I've succeeded to train 6 tags at the same time. In experiment, I found 50k per tag is enough (i.e., 20k for 6 tags).
HiSD supports various numbers of tags but you should increase the training iteration and the model capacity.
Using gradient accumulation and train all tags in one iteration is also important (so you need to change the code a little).
Sorry for the typo, it should be 200k for 3 tags with 7 attributes.
You get the idea of the gradient accumulation in a right way, and you can clarify the update code like:
def update(self, x, y, i, j, j_trg, iterations):
this_model = self.models.module if self.multi_gpus else self.models
# gen
for p in this_model.dis.parameters():
p.requires_grad = False
for p in this_model.gen.parameters():
p.requires_grad = True
self.loss_gen_adv, self.loss_gen_sty, self.loss_gen_rec, \
x_trg, x_cyc, s, s_trg = self.models((x, y, i, j, j_trg), mode='gen')
self.loss_gen_adv = self.loss_gen_adv.mean()
self.loss_gen_sty = self.loss_gen_sty.mean()
self.loss_gen_rec = self.loss_gen_rec.mean()
# dis
for p in this_model.dis.parameters():
p.requires_grad = True
for p in this_model.gen.parameters():
p.requires_grad = False
self.loss_dis_adv = self.models((x, x_trg, x_cyc, s, s_trg, y, i, j, j_trg), mode='dis')
self.loss_dis_adv = self.loss_dis_adv.mean()
if (iterations + 1) % self.tag_num == 0:
nn.utils.clip_grad_norm_(this_model.gen.parameters(), 100)

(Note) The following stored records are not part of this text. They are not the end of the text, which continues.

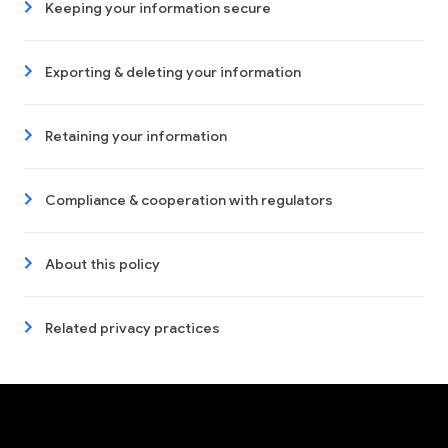
Keeping your information secure
Exporting & deleting your information
Retaining your information
Compliance & cooperation with regulators
About this policy
Related privacy practices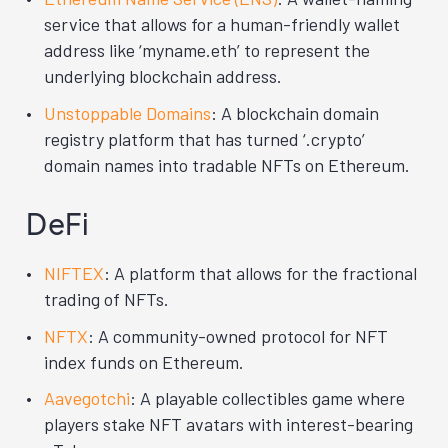
service that allows for a human-friendly wallet
address like ‘myname.eth’ to represent the
underlying blockchain address.
Unstoppable Domains
: A blockchain domain
registry platform that has turned ‘.crypto’
domain names into tradable NFTs on Ethereum.
DeFi
NIFTEX
: A platform that allows for the fractional
trading of NFTs.
NFTX
: A community-owned protocol for NFT
index funds on Ethereum.
Aavegotchi
: A playable collectibles game where
players stake NFT avatars with interest-bearing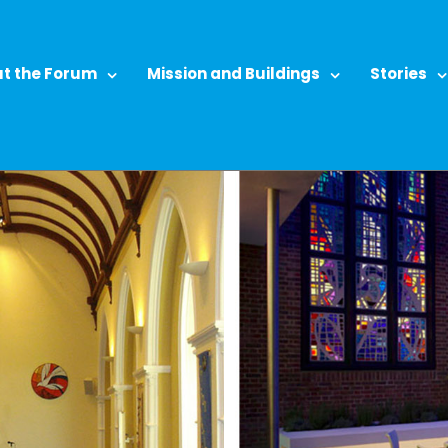
t the Forum
Mission and Buildings
Stories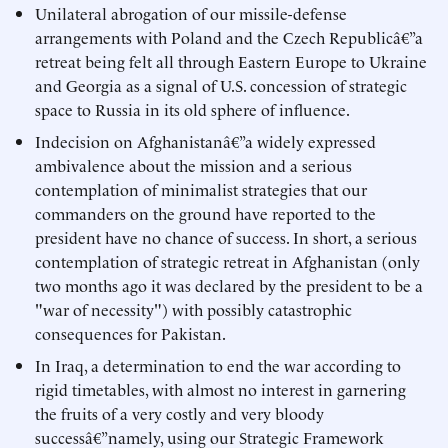
Unilateral abrogation of our missile-defense
arrangements with Poland and the Czech Republicâ€”a
retreat being felt all through Eastern Europe to Ukraine
and Georgia as a signal of U.S. concession of strategic
space to Russia in its old sphere of influence.
Indecision on Afghanistanâ€”a widely expressed
ambivalence about the mission and a serious
contemplation of minimalist strategies that our
commanders on the ground have reported to the
president have no chance of success. In short, a serious
contemplation of strategic retreat in Afghanistan (only
two months ago it was declared by the president to be a
"war of necessity") with possibly catastrophic
consequences for Pakistan.
In Iraq, a determination to end the war according to
rigid timetables, with almost no interest in garnering
the fruits of a very costly and very bloody
successâ€”namely, using our Strategic Framework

nn.utils.clip_grad_norm_(this_model.dis.parameters(), 100)
self.gen_opt.step()
self.dis_opt.step()
self.gen_opt.zero_grad()
self.dis_opt.zero_grad()
update_average(this_model.gen_test, this_model.gen)
return self.loss_gen_adv.item(), \
self.loss_gen_sty.item(), \
self.loss_gen_rec.item(), \
self.loss_dis_adv.item()
And you need to decrease the learning rate before backward (maybe lr/tag_num) since the gradient by 'sum' rather than 'average'.